Dataset records:
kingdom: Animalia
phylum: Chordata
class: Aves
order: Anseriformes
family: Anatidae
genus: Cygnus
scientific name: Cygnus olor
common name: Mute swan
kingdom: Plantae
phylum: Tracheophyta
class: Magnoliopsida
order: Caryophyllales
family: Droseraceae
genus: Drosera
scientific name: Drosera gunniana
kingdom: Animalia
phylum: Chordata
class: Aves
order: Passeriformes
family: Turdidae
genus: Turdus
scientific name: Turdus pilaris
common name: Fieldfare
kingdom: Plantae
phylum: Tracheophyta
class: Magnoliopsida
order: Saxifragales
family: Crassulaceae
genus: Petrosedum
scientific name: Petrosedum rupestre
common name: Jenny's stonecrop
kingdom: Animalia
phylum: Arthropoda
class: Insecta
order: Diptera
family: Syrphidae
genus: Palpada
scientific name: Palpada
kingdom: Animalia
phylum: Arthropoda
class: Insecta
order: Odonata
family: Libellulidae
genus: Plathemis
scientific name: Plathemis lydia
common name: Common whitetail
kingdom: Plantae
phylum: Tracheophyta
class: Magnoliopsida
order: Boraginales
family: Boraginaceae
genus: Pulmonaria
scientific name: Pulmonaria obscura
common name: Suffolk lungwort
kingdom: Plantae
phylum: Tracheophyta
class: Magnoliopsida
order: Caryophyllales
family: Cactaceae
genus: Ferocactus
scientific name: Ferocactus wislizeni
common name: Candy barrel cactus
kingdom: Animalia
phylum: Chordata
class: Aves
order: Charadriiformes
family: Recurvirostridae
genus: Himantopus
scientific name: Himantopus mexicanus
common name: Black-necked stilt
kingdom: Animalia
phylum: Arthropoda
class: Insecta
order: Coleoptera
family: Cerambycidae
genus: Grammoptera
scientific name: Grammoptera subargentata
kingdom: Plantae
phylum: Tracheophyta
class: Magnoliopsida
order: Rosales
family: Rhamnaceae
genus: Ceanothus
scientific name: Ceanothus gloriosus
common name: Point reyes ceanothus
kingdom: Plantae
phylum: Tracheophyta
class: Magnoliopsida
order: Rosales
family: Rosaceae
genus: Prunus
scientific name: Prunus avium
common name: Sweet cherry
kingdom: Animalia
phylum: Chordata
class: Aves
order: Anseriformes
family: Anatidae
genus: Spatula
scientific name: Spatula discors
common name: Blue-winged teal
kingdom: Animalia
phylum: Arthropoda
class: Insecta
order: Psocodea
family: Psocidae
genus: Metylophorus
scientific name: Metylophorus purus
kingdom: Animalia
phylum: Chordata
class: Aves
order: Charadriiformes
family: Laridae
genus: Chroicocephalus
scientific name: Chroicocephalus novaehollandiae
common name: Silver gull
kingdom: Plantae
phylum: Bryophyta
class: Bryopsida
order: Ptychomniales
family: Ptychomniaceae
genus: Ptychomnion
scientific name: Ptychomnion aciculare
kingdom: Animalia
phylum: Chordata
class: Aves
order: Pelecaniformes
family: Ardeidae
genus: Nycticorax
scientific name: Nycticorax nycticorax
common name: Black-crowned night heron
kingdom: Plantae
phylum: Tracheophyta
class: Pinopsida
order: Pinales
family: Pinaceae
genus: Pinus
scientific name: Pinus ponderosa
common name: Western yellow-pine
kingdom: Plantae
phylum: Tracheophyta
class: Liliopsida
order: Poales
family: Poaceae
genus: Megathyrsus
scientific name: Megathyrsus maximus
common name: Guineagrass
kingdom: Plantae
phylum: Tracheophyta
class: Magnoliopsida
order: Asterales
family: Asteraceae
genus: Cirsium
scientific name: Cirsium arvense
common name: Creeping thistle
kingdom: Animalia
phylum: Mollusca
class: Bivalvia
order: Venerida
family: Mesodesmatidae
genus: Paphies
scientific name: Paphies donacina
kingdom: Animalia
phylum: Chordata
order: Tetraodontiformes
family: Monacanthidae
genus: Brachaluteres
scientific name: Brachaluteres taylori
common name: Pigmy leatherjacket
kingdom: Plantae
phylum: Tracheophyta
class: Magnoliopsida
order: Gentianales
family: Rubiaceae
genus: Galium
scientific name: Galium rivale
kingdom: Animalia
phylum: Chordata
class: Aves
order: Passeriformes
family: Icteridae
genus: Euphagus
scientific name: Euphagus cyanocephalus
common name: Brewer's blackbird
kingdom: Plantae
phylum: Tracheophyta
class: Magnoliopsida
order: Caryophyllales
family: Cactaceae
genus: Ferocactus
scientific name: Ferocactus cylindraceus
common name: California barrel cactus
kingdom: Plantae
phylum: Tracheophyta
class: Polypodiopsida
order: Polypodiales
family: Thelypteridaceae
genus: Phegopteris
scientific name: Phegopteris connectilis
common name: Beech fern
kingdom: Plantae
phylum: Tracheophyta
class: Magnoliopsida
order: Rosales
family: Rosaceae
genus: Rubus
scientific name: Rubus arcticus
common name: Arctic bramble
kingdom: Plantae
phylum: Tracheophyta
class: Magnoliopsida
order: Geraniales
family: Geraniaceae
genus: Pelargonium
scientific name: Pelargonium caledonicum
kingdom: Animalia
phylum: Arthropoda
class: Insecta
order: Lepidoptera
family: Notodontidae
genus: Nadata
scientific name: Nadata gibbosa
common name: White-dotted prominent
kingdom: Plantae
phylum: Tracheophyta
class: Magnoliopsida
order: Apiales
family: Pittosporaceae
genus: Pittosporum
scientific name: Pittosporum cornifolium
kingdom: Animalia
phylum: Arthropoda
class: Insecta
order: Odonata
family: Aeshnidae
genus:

Exercise: Starting at the line that contains "scientific name: Nadata gibbosa" and ending with the final line, can you render those lines as a JSON list of strings, one string per line, with blank lines left out?

Final answer:
[
  "scientific name: Nadata gibbosa",
  "common name: White-dotted prominent",
  "kingdom: Plantae",
  "phylum: Tracheophyta",
  "class: Magnoliopsida",
  "order: Apiales",
  "family: Pittosporaceae",
  "genus: Pittosporum",
  "scientific name: Pittosporum cornifolium",
  "kingdom: Animalia",
  "phylum: Arthropoda",
  "class: Insecta",
  "order: Odonata",
  "family: Aeshnidae",
  "genus:"
]